(Stored data entries)
--- START ---

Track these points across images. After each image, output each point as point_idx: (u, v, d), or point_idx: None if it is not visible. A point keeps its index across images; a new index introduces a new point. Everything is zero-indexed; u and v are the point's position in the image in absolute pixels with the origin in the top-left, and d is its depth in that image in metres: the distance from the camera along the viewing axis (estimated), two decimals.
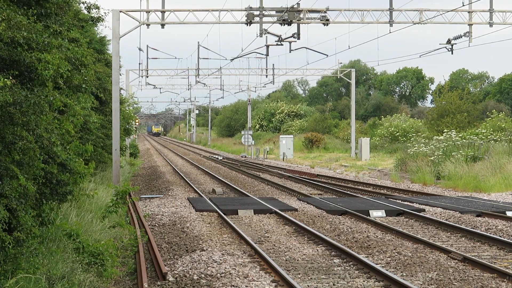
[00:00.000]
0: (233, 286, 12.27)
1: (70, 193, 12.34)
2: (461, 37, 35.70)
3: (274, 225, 20.11)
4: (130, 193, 25.91)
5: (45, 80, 10.23)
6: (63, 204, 13.56)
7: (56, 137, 11.12)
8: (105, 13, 19.88)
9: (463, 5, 34.08)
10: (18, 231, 10.07)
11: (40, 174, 10.83)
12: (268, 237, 17.83)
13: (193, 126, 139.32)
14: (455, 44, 36.90)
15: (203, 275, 12.97)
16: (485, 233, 17.54)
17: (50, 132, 10.90)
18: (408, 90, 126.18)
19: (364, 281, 12.74)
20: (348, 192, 29.33)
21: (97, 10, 18.41)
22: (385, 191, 30.82)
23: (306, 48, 43.43)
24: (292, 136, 68.06)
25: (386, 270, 13.26)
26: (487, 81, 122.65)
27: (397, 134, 65.84)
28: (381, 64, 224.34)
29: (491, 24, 34.44)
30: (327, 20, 33.88)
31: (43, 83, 10.30)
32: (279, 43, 36.36)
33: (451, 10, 34.39)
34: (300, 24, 34.52)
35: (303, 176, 39.42)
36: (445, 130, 45.23)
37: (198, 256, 14.77)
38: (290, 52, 40.59)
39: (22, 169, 10.10)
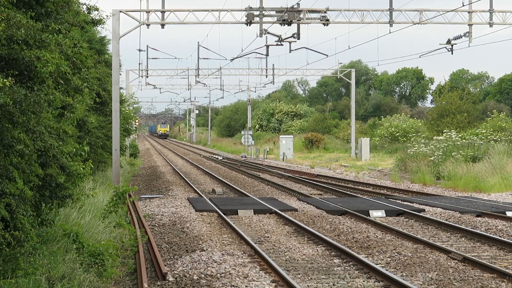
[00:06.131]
0: (233, 286, 12.26)
1: (69, 197, 12.33)
2: (461, 37, 35.69)
3: (274, 225, 20.10)
4: (130, 193, 25.93)
5: (44, 78, 10.23)
6: (63, 206, 13.55)
7: (55, 138, 11.11)
8: (106, 16, 19.83)
9: (463, 5, 34.06)
10: (16, 230, 10.06)
11: (39, 175, 10.81)
12: (268, 237, 17.82)
13: (193, 126, 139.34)
14: (455, 44, 36.91)
15: (203, 275, 12.97)
16: (485, 233, 17.54)
17: (49, 132, 10.89)
18: (408, 90, 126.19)
19: (364, 281, 12.73)
20: (348, 192, 29.33)
21: (96, 12, 18.38)
22: (385, 191, 30.82)
23: (306, 48, 43.45)
24: (292, 136, 68.05)
25: (386, 270, 13.25)
26: (487, 81, 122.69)
27: (397, 134, 65.83)
28: (381, 64, 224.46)
29: (491, 24, 34.43)
30: (327, 20, 33.87)
31: (42, 81, 10.30)
32: (279, 43, 36.34)
33: (451, 10, 34.39)
34: (300, 24, 34.52)
35: (303, 176, 39.41)
36: (445, 130, 45.20)
37: (198, 256, 14.77)
38: (290, 52, 40.61)
39: (19, 172, 10.09)
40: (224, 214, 21.60)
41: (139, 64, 65.54)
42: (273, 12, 33.74)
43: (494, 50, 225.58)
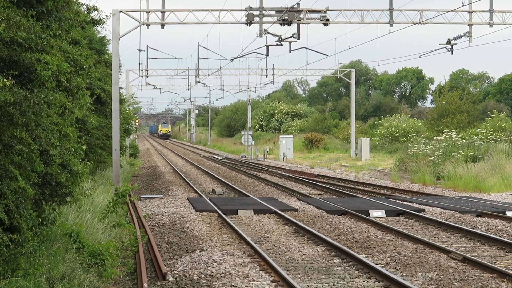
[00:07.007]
0: (233, 286, 12.27)
1: (69, 194, 12.33)
2: (461, 37, 35.69)
3: (274, 225, 20.10)
4: (130, 192, 25.93)
5: (44, 81, 10.23)
6: (63, 204, 13.56)
7: (55, 138, 11.11)
8: (106, 16, 19.85)
9: (463, 5, 34.07)
10: (16, 232, 10.06)
11: (40, 174, 10.81)
12: (268, 237, 17.82)
13: (193, 126, 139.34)
14: (455, 44, 36.91)
15: (203, 275, 12.97)
16: (485, 233, 17.54)
17: (49, 132, 10.89)
18: (408, 90, 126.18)
19: (364, 281, 12.73)
20: (348, 192, 29.33)
21: (96, 12, 18.39)
22: (385, 191, 30.82)
23: (306, 48, 43.44)
24: (292, 136, 68.05)
25: (386, 270, 13.26)
26: (487, 81, 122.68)
27: (397, 134, 65.84)
28: (381, 64, 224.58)
29: (491, 24, 34.43)
30: (327, 20, 33.86)
31: (42, 84, 10.30)
32: (279, 43, 36.33)
33: (451, 10, 34.39)
34: (300, 24, 34.51)
35: (303, 176, 39.41)
36: (445, 130, 45.20)
37: (198, 256, 14.77)
38: (290, 52, 40.61)
39: (21, 170, 10.09)
40: (224, 214, 21.60)
41: (139, 64, 65.57)
42: (273, 12, 33.73)
43: (494, 50, 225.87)
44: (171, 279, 12.78)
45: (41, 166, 10.52)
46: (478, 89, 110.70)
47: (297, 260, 14.71)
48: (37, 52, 10.11)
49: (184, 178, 38.28)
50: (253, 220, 21.30)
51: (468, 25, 34.77)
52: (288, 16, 33.19)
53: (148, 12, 32.94)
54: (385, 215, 22.17)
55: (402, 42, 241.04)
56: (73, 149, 12.36)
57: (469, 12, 34.57)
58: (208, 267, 13.68)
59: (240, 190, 30.74)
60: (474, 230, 17.88)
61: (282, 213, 21.67)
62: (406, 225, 20.04)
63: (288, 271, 13.49)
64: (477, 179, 31.12)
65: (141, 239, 16.03)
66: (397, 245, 16.29)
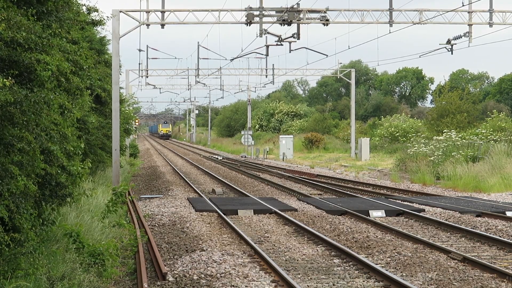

--- END ---

Brief: Copy out the lines above exactly, beginning at the one that contains "31: (43, 83, 10.30)" and ending at the one that contains "39: (22, 169, 10.10)".

Written answer:
31: (43, 83, 10.30)
32: (279, 43, 36.36)
33: (451, 10, 34.39)
34: (300, 24, 34.52)
35: (303, 176, 39.42)
36: (445, 130, 45.23)
37: (198, 256, 14.77)
38: (290, 52, 40.59)
39: (22, 169, 10.10)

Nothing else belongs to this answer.